▶ [YOUR TASK] Reproduce the text lines of each row below verbatim, omitting the pictures.
↓
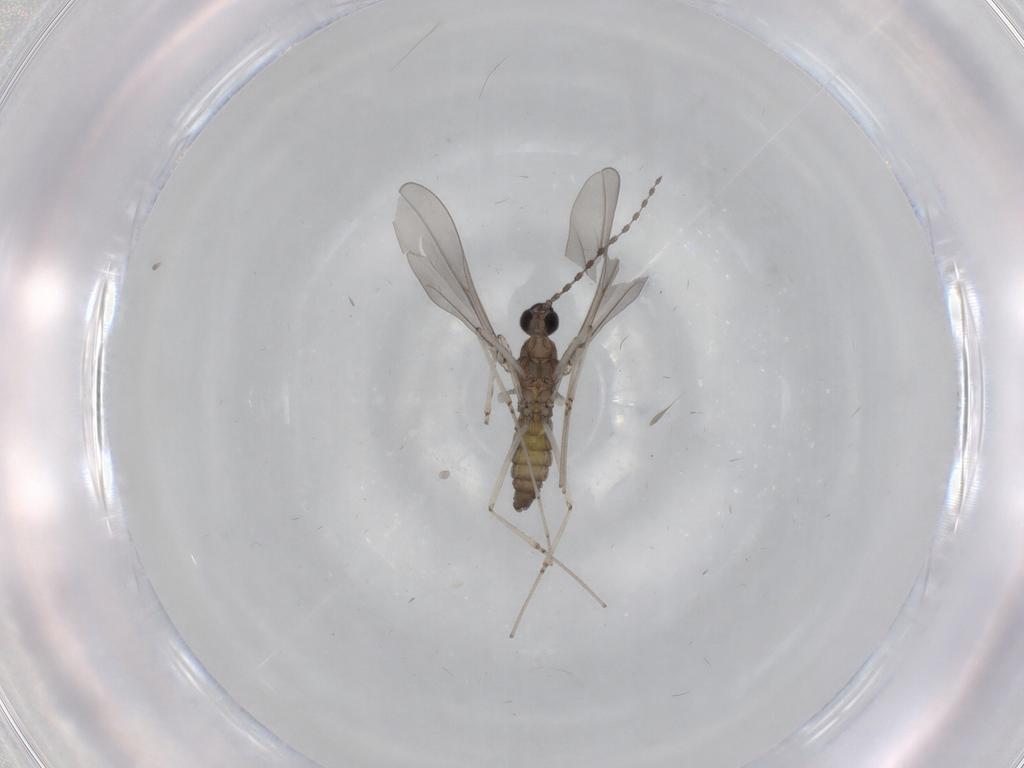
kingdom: Animalia
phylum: Arthropoda
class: Insecta
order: Diptera
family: Cecidomyiidae
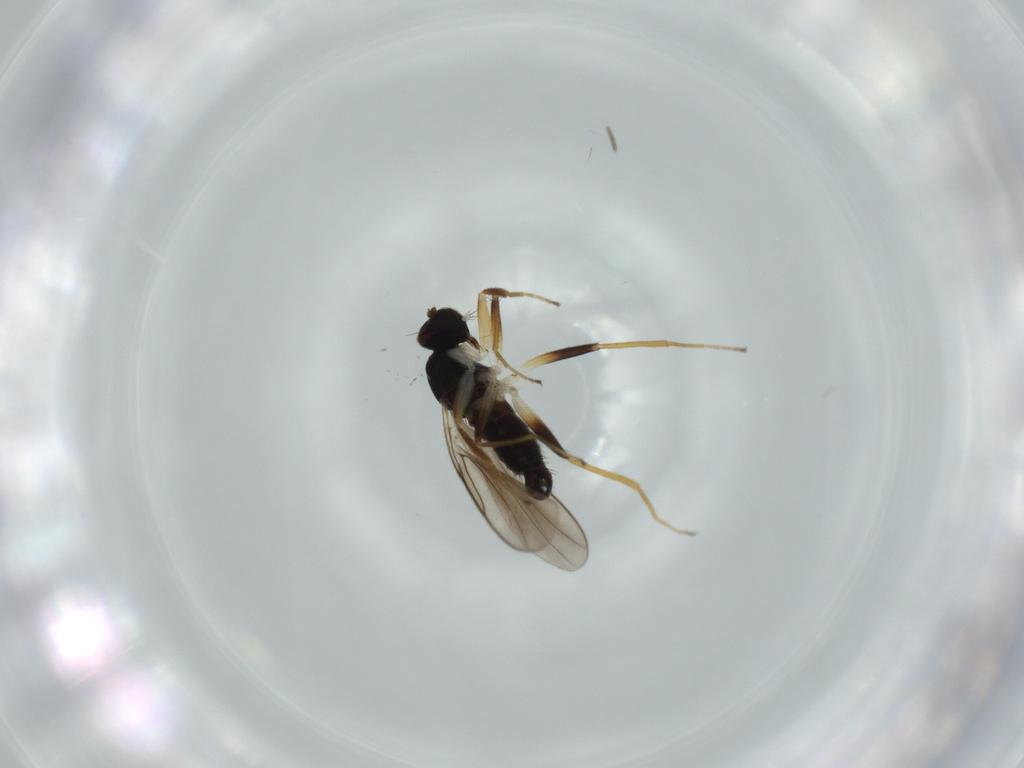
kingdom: Animalia
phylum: Arthropoda
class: Insecta
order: Diptera
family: Hybotidae
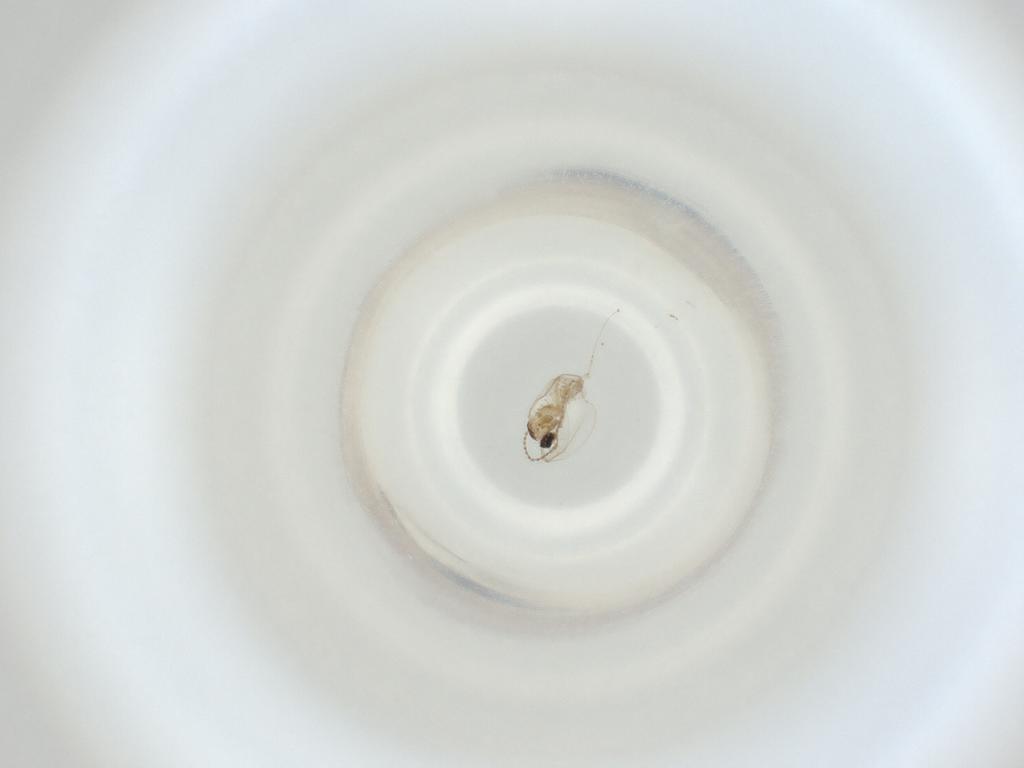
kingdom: Animalia
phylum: Arthropoda
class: Insecta
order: Diptera
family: Cecidomyiidae
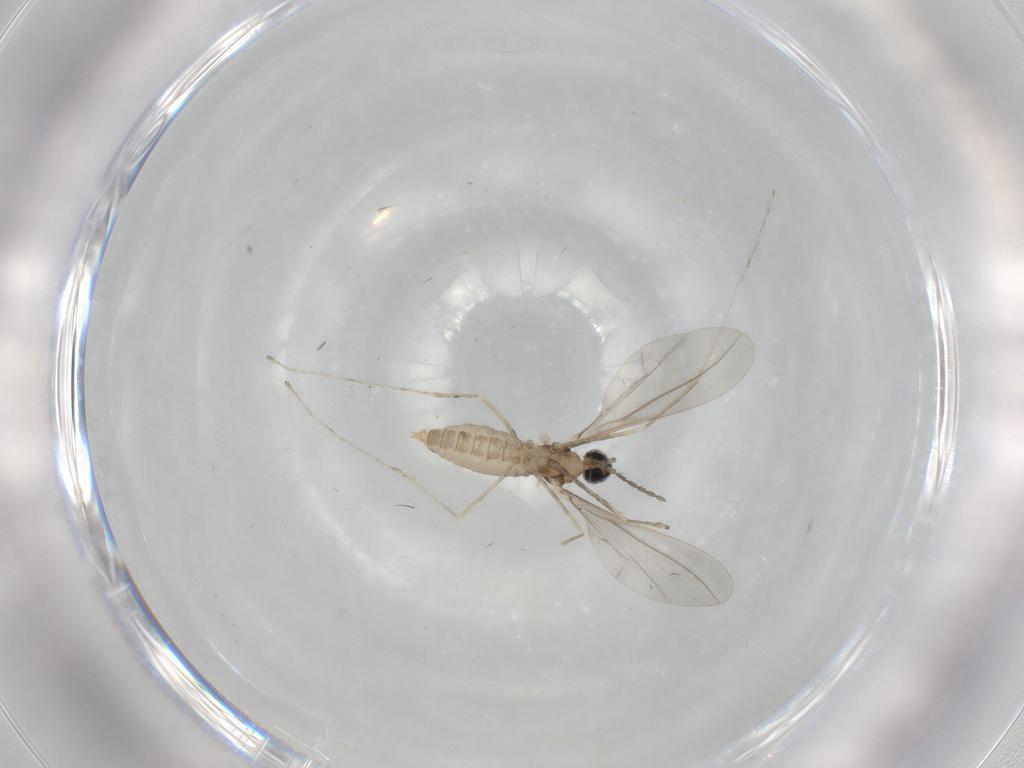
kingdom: Animalia
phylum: Arthropoda
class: Insecta
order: Diptera
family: Cecidomyiidae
↑
▶ [EXERCISE OUTPUT]
kingdom: Animalia
phylum: Arthropoda
class: Insecta
order: Diptera
family: Cecidomyiidae
kingdom: Animalia
phylum: Arthropoda
class: Insecta
order: Diptera
family: Hybotidae
kingdom: Animalia
phylum: Arthropoda
class: Insecta
order: Diptera
family: Cecidomyiidae
kingdom: Animalia
phylum: Arthropoda
class: Insecta
order: Diptera
family: Cecidomyiidae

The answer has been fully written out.